_Tasks to complete:_
A) List each distinct geographic location named in the snowshoe report below.
B) Repeat the snowshoe report word for word, from "Likes: The Delta" up to and including "at Mt. Hood.".
::: Extract to read :::
I found the strapping system to work like a charm. I found it very easy to get in and out of the Redfeather Alpine Snowshoes. I have really grown to like the heel ratchet system as it is very easy to get a tight fit by just simply cranking down on the lever. Even easier is the quick release system that unhooks the heel strap in mere seconds. I did find my foot tended to shift inward on the snowshoe decks a little bit after a few miles of use. I am not sure if this is due to the design, me failing to secure the snowshoes or due to the fact that I tend to over-pronate when walking and running. However I did find myself having to occasionally make some adjustments in the field.

Field Report Summary:
Overall I have been impressed with the mobility of the Redfeather Alpine. I feel very nimble while wearing them. Which is a big statement for anyone wearing snowshoes and especially for me as I am not the most graceful person! The strapping system allows for easy in and out access which is especially nice in very cold weather. The crampons system provides more than adequate tracking on various terrain features.

Field Report Likes and Dislikes::

Likes: The Delta Hinge and mobility it gives me.

Dislikes: The snow flipping effect caused by the Delta Hinge.
Delta Hinge.jpg
Delta Hinge



Long Term Report
May 21, 2007

Long Term Test Conditions and Locations:
During the Long Term Testing period, I again spent most of my time in the Central Cascade Alpine Lakes Wilderness Area where I took three more trips. All of these trips occurring in the I-90 corridor. I was at altitudes ranging from 2,500 ft (762 m) to 5,000 ft (1524 m). I was able to spend a day down Around Mt. Hood and did a day hike from Government Camp, OR 5,000ft (1524 m) up to the Timberline Lodge ski area at 6,000 ft (1,829 m). I experienced a variety of snow conditions during this period from a day of fresh powder to a windy crusty day down at Mt. Hood.
::: Material :::
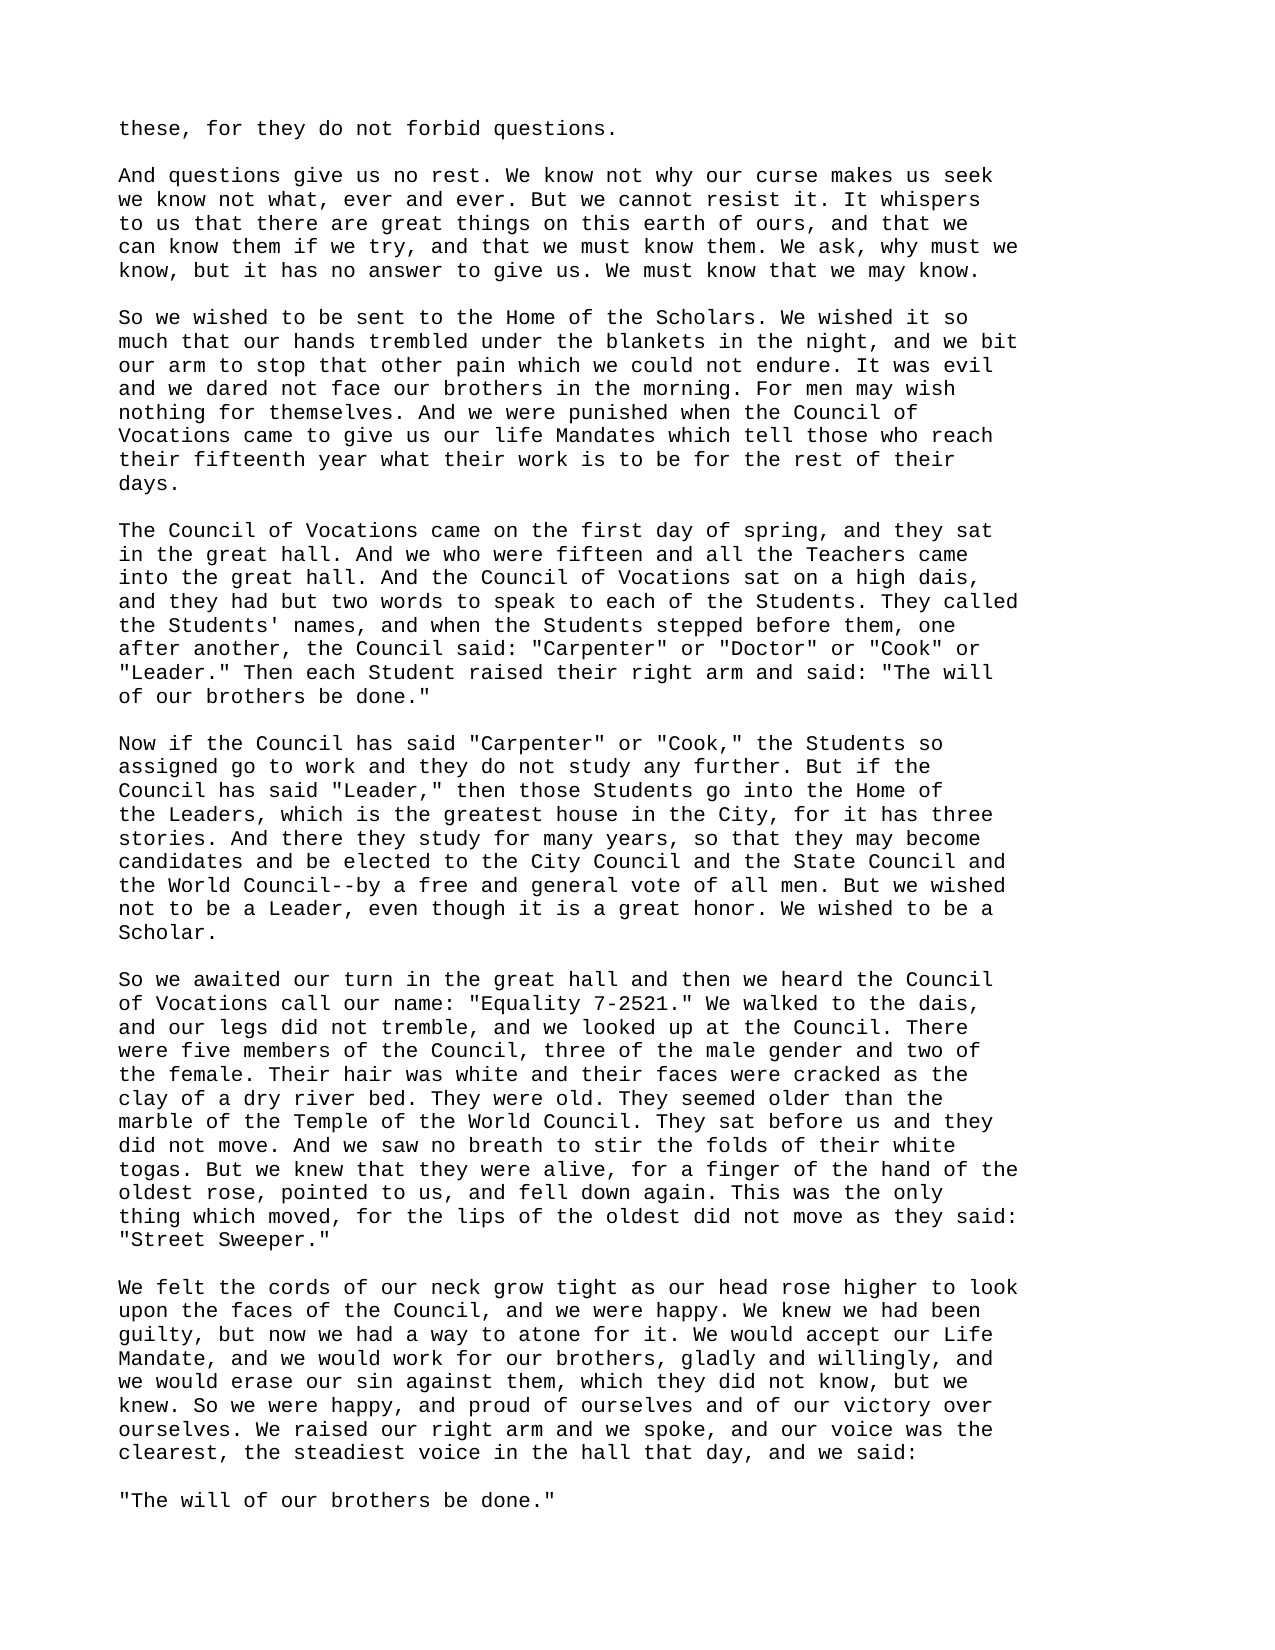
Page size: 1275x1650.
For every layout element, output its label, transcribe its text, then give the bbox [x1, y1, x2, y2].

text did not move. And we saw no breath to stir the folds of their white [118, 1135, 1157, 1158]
:::
_Completed exercise:_
A)
- Central Cascade Alpine Lakes Wilderness Area
- I-90 corridor
- Mt. Hood
- Government Camp, OR
- Timberline Lodge ski area

B)
Likes: The Delta Hinge and mobility it gives me.

Dislikes: The snow flipping effect caused by the Delta Hinge.
Delta Hinge.jpg
Delta Hinge



Long Term Report
May 21, 2007

Long Term Test Conditions and Locations:
During the Long Term Testing period, I again spent most of my time in the Central Cascade Alpine Lakes Wilderness Area where I took three more trips. All of these trips occurring in the I-90 corridor. I was at altitudes ranging from 2,500 ft (762 m) to 5,000 ft (1524 m). I was able to spend a day down Around Mt. Hood and did a day hike from Government Camp, OR 5,000ft (1524 m) up to the Timberline Lodge ski area at 6,000 ft (1,829 m). I experienced a variety of snow conditions during this period from a day of fresh powder to a windy crusty day down at Mt. Hood.